Değerli Basın Mensupları,
Bugün Aziz Kardeşim Fuad Masum ile son derece verimli görüşmelerimizin sonunda el-ele, omuz-omuza vererek bu zorlu dönemde Irak’a nasıl yardımcı olabileceğimizi ele aldık. DEAŞ’a karşı verdikleri mücadele desteğimizi bir kez daha vurguladık. Bugüne kadar DEAŞ’la mücadelede neler yaptığımızı, bundan sonra da neler yapabileceğimizi veya yapacağımızı açık, net ortaya koyduk.

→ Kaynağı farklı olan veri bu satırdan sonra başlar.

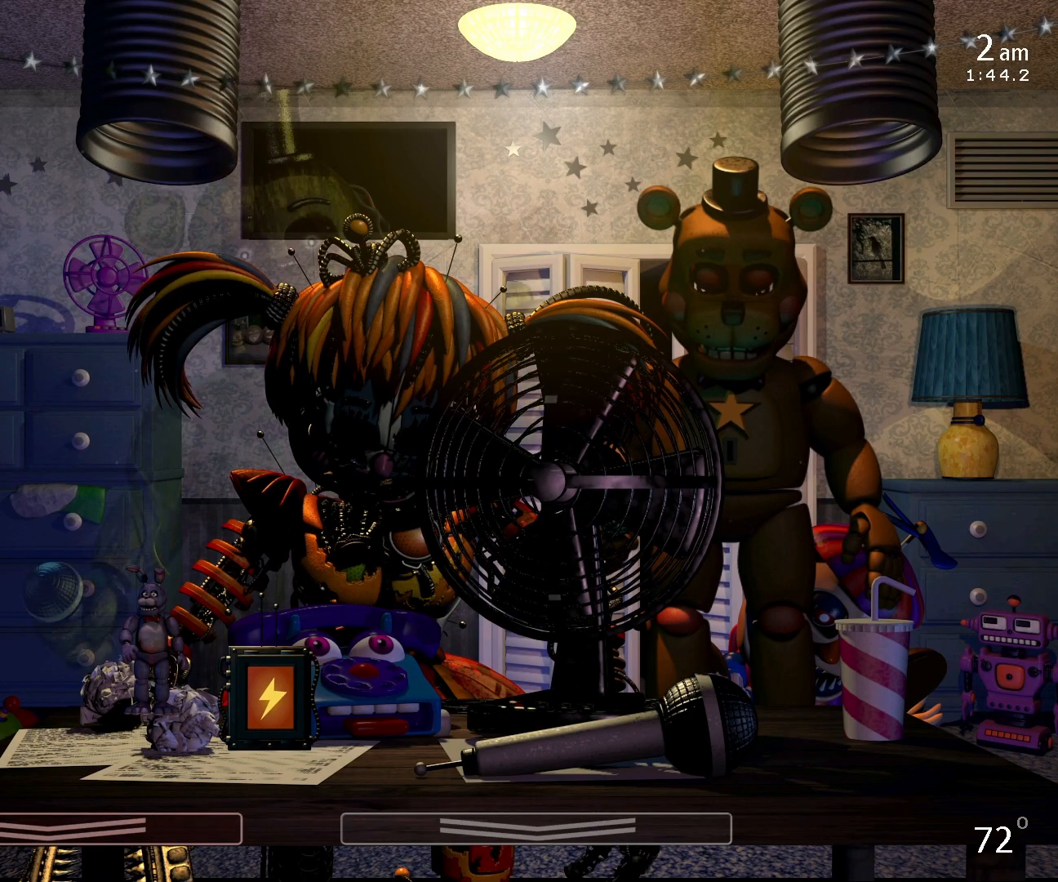
{"keys": [], "mouse": [], "events": []}
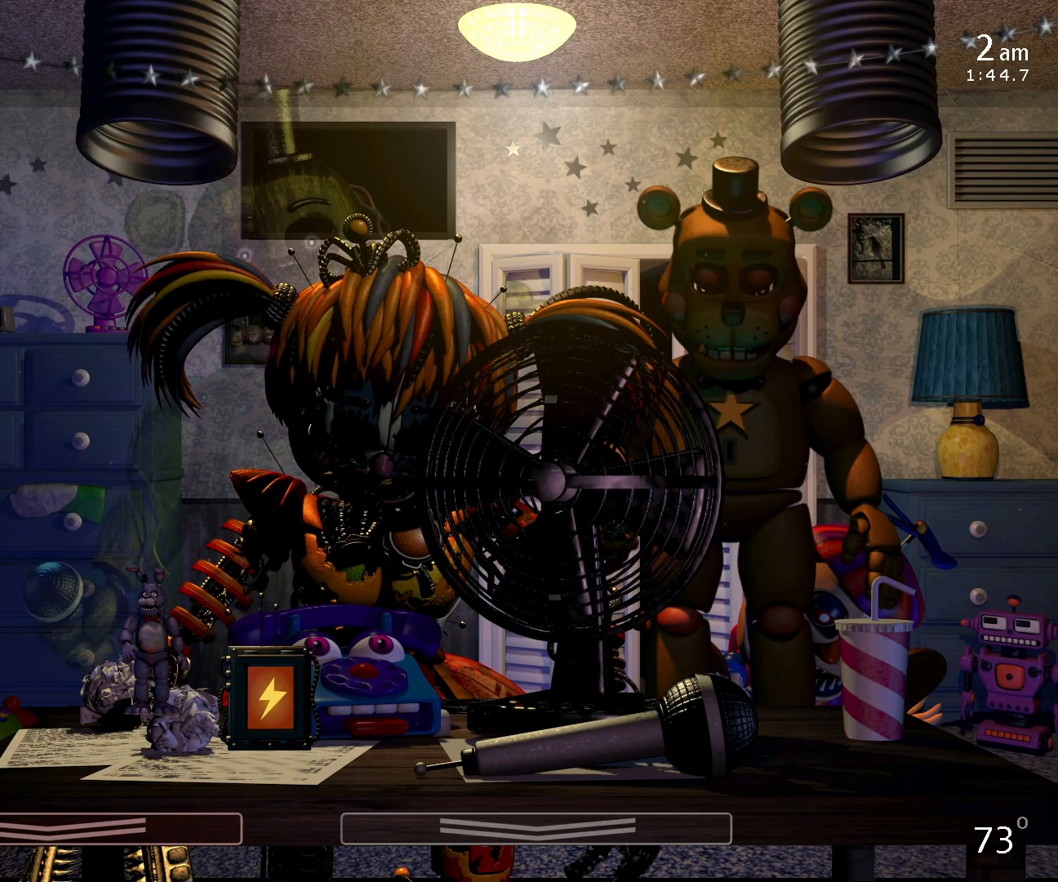
{"keys": [], "mouse": [], "events": []}
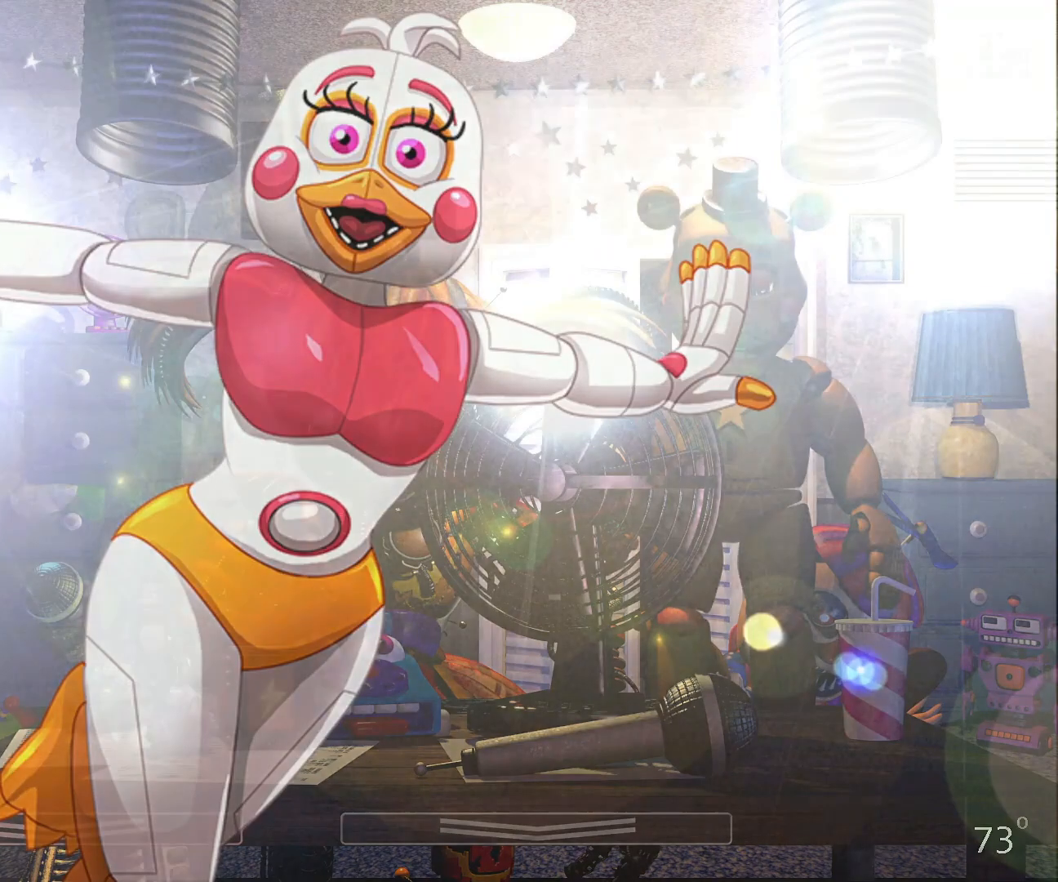
{"keys": [], "mouse": [], "events": []}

Otuz yılı aşkın bir süre bölücü terör örgütüyle mücadele etmiş, yaklaşık 50 bin vatandaşını terör illetine kurban vermiş bir ülkeyiz. Terörün yönetimi, gayesini, hedefini de çok iyi biliyoruz. Terörün dininin, milletinin, kutsalının olmayacağını her zaman ifade ettik. Herhangi bir terör olayını lanetlemeden önce kim tarafından yapıldığına, örgütün isminin önünde ne sıfat olduğuna, ya da kendini neye atfettiğine asla bakmadık. Bugün de DEAŞ terörüne karşı aynı ilkeli tavrımızı ortaya koyuyoruz. DEAŞ terörünün ana hedefi, bölgedeki Müslümanlar olmuş, medeniyetimizin en güzide eserleri, kütüphaneleri, camileri, türbeleri olmuştur.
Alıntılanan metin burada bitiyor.